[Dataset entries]
----------

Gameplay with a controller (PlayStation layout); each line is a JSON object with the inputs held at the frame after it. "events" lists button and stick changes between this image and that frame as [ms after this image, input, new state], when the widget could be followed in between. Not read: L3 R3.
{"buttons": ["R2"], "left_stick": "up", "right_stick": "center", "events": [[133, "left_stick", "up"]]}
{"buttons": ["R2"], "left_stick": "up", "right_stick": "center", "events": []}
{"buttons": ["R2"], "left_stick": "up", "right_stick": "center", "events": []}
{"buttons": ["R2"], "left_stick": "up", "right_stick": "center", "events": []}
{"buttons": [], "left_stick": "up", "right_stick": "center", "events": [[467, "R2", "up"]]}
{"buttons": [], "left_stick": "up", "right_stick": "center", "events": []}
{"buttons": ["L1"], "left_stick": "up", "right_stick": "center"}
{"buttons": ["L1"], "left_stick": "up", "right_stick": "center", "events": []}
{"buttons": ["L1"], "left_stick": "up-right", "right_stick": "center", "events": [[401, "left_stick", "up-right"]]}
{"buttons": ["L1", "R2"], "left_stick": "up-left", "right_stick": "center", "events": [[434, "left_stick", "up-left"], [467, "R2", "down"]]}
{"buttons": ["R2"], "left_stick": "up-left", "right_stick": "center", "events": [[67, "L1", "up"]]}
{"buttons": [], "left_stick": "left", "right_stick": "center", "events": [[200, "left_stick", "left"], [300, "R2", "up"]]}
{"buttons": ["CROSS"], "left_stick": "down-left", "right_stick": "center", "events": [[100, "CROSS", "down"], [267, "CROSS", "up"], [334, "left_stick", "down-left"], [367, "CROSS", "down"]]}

----------

■ Task prompt ■
Across the data above, how many lines contain the string "down"? Reply with the number and nothing else.

■ Answer for the task ■
2